Sri Lanka likely to ban burqa


FILE PHOTO: A Sri Lankan Muslim woman walks along a road in Colombo, Sri Lanka. (Photo by LAKRUWAN WANNIARACHCHI/AFP via Getty Images)
FILE PHOTO: A Sri Lankan Muslim woman walks along a road in Colombo, Sri Lanka. (Photo by LAKRUWAN WANNIARACHCHI/AFP via Getty Images)

Almost a year after the Easter Sunday terror attack, Sri Lanka now mulls to ban the burqa. A Sri Lankan parliamentary committee on national security has proposed an immediate ban on the burqa.

It also suggests suspending the registration of political parties on an ethnic and religious basis, following the Easter Sunday terror attack that killed over 250 people.

A burqa is an enveloping outer garment which covers the body and the face that is worn by women in Islamic traditions.

If this becomes a reality, Sri Lanka will be the first country in Asia to impose such a ban.

The proposals featured in a special report presented in Parliament recently to resolve 14 controversial issues following the April 21 Easter attack in 2019.
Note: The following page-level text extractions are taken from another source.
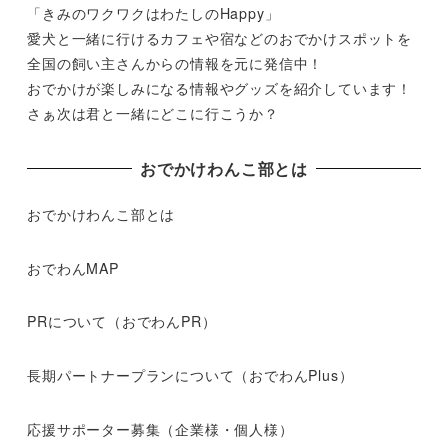
「きみのワクワクはわたしのHappy」
愛犬と一緒に行けるカフェや宿などのおでかけスポットを
全国の飼い主さんからの情報を元に発信中！
おでかけが楽しみになる情報やグッズを紹介しています！
さぁ次は君と一緒にどこに行こうか？
おでかけわんこ部とは
おでかけわんこ部とは
おでわんMAP
PRについて（おでわんPR）
長期パートナープランについて（おでわんPlus）
応援サポーター募集（企業様・個人様）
The report was tabled by MP Malith Jayatilaka, Chairman Sectoral Oversight Committee on National Security.

France was the first country in Europe to ban Islamic face veils, almost a decade ago. Countries such as The Netherlands, Belgium, Bulgaria, Switzerland, Italy, Denmark and Chad have banned the burqa.

The report suggested that the police should have the power to ask anyone wearing a face covering in a public place to take off such clothing to establish the identity of the person.

If such a request is not complied with, police should have the power to arrest the individual without a warrant, the report said.

It also recommended the country’s Election Commission to enact legislation to suspend the registration of political parties on an ethnic and religious basis.

The report states that all students studying in madrassas should be absorbed into the normal school system under the Ministry of Education within three years.

The report also proposes to establish a special committee to regulate the madrasas under the Department of Muslim Religious and Cultural Affairs.

Islam is a minority religion in Sri Lanka. Around 9.7% of the Sri Lankan population practice Islam. As many as 1,967,227 persons adhere to Islam as per the census of 2012, official data said.

Last year, nine suicide bombers belonging to local Islamist extremist group National Thawheed Jamaat (NTJ) have carried out a series of devastating blasts in three churches and three luxury hotels on the Easter Sunday, killing 258 people, including 11 Indians.